What is the excess pressure inside a bubble of soap solution of radius $5.00 \; mm$,given that the surface tension of soap solution at the temperature $(20 \; ^{\circ}C)$ is $2.50 \times 10^{-2} \; N m^{-1}$? If an air bubble of the same dimension were formed at a depth of $40.0 \; cm$ inside a container containing the soap solution (of relative density $1.20$),what would be the pressure inside the bubble? ($1$ atmospheric pressure is $1.01 \times 10^{5} \; Pa$).

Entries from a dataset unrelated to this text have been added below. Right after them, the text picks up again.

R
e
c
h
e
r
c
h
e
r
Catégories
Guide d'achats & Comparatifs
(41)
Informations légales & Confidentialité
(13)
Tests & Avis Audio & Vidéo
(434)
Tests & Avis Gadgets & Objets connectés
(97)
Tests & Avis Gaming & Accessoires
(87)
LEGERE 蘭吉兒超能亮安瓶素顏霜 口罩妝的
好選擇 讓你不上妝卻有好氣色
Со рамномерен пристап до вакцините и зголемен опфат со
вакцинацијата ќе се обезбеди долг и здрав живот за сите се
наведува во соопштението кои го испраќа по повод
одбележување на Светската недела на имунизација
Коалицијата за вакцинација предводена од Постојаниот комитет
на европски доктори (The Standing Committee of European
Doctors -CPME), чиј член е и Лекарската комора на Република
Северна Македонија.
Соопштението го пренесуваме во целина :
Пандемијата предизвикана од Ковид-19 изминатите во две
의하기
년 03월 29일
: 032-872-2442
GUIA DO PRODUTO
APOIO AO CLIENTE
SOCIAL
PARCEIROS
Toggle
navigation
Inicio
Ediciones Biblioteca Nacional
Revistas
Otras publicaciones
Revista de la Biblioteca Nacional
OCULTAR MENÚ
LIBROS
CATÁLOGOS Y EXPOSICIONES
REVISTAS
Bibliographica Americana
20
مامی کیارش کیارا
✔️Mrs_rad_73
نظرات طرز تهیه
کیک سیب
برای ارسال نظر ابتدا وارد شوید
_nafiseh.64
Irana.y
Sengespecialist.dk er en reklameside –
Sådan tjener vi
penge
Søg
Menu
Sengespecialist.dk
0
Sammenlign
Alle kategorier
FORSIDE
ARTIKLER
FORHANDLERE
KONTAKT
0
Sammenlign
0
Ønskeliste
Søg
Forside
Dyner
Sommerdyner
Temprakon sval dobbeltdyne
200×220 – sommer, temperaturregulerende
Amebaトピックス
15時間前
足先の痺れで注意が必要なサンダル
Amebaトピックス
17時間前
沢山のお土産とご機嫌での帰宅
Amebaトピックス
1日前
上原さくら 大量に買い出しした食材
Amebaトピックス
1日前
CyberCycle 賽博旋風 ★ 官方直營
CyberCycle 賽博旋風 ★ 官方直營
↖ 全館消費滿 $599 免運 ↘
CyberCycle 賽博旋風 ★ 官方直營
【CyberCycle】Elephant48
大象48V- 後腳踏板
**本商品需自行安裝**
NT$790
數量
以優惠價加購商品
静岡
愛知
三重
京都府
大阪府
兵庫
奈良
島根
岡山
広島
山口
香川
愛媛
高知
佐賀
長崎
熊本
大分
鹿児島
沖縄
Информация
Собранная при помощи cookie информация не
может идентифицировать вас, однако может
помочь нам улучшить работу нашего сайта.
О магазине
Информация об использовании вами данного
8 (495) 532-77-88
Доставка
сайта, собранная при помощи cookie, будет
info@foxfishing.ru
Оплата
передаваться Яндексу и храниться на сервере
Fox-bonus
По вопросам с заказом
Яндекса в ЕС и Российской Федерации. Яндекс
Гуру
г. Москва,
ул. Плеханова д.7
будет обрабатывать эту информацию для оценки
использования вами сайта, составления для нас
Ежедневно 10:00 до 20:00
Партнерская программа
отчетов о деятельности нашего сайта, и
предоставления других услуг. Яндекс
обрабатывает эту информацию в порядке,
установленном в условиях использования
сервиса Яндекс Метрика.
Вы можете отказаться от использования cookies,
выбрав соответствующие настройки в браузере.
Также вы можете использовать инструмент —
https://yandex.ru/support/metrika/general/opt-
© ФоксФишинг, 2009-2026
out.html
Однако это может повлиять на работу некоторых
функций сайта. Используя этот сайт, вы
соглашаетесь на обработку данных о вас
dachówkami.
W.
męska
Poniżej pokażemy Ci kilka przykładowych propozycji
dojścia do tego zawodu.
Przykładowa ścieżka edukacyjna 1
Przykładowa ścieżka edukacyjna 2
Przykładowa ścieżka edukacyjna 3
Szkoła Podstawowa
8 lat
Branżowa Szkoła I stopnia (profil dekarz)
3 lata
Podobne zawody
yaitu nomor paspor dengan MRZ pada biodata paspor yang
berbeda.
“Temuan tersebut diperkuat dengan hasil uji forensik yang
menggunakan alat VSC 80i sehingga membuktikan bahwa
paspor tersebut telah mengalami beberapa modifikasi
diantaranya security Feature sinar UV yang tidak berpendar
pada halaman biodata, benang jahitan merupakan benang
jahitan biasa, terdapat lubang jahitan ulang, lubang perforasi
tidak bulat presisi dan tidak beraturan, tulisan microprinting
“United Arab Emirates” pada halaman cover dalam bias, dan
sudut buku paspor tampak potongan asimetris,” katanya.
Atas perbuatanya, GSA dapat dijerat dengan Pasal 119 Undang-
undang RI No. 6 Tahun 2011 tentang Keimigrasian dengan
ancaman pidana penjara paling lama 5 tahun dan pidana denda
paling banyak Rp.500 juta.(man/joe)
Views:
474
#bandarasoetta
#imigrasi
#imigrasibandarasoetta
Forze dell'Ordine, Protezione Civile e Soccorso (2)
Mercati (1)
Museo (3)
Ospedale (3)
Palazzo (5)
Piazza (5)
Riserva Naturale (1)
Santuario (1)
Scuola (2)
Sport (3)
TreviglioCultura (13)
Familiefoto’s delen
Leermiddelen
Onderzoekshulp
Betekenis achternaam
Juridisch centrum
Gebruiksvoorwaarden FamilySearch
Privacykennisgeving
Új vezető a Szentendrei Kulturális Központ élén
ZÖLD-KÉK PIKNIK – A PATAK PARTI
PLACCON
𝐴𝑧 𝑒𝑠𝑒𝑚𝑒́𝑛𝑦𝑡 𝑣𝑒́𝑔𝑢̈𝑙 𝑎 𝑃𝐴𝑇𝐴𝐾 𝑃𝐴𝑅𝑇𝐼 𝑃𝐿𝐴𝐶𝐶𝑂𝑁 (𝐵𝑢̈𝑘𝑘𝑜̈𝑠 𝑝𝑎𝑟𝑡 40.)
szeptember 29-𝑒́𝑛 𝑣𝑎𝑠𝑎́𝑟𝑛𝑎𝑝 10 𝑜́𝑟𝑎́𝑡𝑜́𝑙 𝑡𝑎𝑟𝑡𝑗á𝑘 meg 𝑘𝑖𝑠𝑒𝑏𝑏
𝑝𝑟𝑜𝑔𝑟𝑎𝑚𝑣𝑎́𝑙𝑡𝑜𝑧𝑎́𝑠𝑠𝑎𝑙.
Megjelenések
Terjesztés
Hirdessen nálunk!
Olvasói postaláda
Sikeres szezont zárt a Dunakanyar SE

(A) Excess pressure inside the soap bubble is given by $P = \frac{4S}{r}$.
Given $S = 2.50 \times 10^{-2} \; N m^{-1}$ and $r = 5.00 \times 10^{-3} \; m$.
$P = \frac{4 \times 2.50 \times 10^{-2}}{5.00 \times 10^{-3}} = 20 \; Pa$.
For an air bubble at depth $h = 0.40 \; m$,the excess pressure is $P' = \frac{2S}{r} = \frac{2 \times 2.50 \times 10^{-2}}{5.00 \times 10^{-3}} = 10 \; Pa$.
The total pressure inside the air bubble is $P_{total} = P_{atm} + h\rho g + P'$.
Here $\rho = 1.20 \times 1000 = 1200 \; kg/m^3$ and $g = 9.8 \; m/s^2$.
$P_{total} = 1.01 \times 10^5 + (0.40 \times 1200 \times 9.8) + 10$.
$P_{total} = 101000 + 4704 + 10 = 105714 \; Pa \approx 1.06 \times 10^5 \; Pa$.